レイニーが手ひらを上に向けると、スッと手のひらの上に黒い球体のような穴が空間に現れた。
異次元魔法の黒い球体は、まるで空間の裂け目のように、周囲の光を吸い込む不気味な存在だった。その表面は漆黒の闇で覆われ、見つめるだけで心に深い恐怖が広がる。球体の中には、無数の小さな渦が巻き起こり、時折、異次元の生物や謎めいた影がちらつく様子が垣間見えた。
球体が発する冷たい波動は、肌を刺すような寒気を感じさせ、近づく者の魂まで凍らせるかのよう。その中心からは、低く唸るような音が響き渡り、まるで異次元の獣が遠吠えするかのように感じられる。
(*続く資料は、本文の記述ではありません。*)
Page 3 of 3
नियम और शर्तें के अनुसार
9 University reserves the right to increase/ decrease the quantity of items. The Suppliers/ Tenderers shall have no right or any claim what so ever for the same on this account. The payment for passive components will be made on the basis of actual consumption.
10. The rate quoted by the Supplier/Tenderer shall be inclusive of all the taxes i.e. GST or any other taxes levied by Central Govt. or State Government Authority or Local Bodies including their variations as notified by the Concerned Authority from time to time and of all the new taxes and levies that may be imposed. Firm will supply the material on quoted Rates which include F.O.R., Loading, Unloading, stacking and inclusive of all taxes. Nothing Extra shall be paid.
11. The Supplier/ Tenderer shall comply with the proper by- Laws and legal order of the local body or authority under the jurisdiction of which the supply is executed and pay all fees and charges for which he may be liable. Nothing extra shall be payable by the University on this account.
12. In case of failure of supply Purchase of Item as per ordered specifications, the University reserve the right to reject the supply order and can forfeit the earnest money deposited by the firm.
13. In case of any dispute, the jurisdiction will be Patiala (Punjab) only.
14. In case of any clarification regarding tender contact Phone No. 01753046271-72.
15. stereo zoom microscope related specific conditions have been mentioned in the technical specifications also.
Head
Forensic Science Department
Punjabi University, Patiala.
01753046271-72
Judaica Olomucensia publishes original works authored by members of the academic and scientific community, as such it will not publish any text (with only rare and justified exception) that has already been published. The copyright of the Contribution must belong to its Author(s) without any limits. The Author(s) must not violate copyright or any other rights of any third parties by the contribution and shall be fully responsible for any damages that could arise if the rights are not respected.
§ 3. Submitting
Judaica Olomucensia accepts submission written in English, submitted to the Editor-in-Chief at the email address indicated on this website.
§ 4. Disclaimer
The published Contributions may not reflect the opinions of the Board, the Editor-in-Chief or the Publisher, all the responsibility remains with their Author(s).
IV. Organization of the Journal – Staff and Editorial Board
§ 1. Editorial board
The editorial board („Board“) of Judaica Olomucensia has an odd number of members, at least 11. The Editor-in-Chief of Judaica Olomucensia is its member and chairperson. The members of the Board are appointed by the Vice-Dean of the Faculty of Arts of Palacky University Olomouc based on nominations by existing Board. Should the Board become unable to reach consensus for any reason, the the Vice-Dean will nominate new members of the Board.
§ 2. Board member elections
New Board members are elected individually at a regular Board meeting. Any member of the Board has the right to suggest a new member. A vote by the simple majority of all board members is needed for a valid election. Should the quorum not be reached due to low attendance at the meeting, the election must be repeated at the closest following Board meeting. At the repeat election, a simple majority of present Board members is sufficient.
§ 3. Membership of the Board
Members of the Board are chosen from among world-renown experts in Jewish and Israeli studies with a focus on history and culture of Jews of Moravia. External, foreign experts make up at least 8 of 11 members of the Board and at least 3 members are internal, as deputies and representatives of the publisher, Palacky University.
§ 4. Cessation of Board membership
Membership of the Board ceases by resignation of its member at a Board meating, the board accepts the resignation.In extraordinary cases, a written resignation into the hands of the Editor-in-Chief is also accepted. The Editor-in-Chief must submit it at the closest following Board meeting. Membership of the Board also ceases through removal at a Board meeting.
この黒い球体が放つ邪悪なエネルギーは、空間自体を歪ませ、周囲の物体をゆっくりと引き寄せる強力な引力を持っている。まるで存在そのものを呑み込もうとするかのように、黒い球体はすべてを無に帰す力を秘めて心の底から恐怖が溢れ出してくる。
「あれは……異空間魔法ではないじゃないか。あれは、まさしく異次元空間だぞ……。しかも、我が知っている異空間魔法とは次元が違うぞ!? 異空間魔法ならば……世界は存在しているはずだが……。その上位の異次元魔法は漆黒が広がる世界ではなく、完全に無の空間……閉じ込められれば永遠と存在するのみではないか……」心の中で呟いた。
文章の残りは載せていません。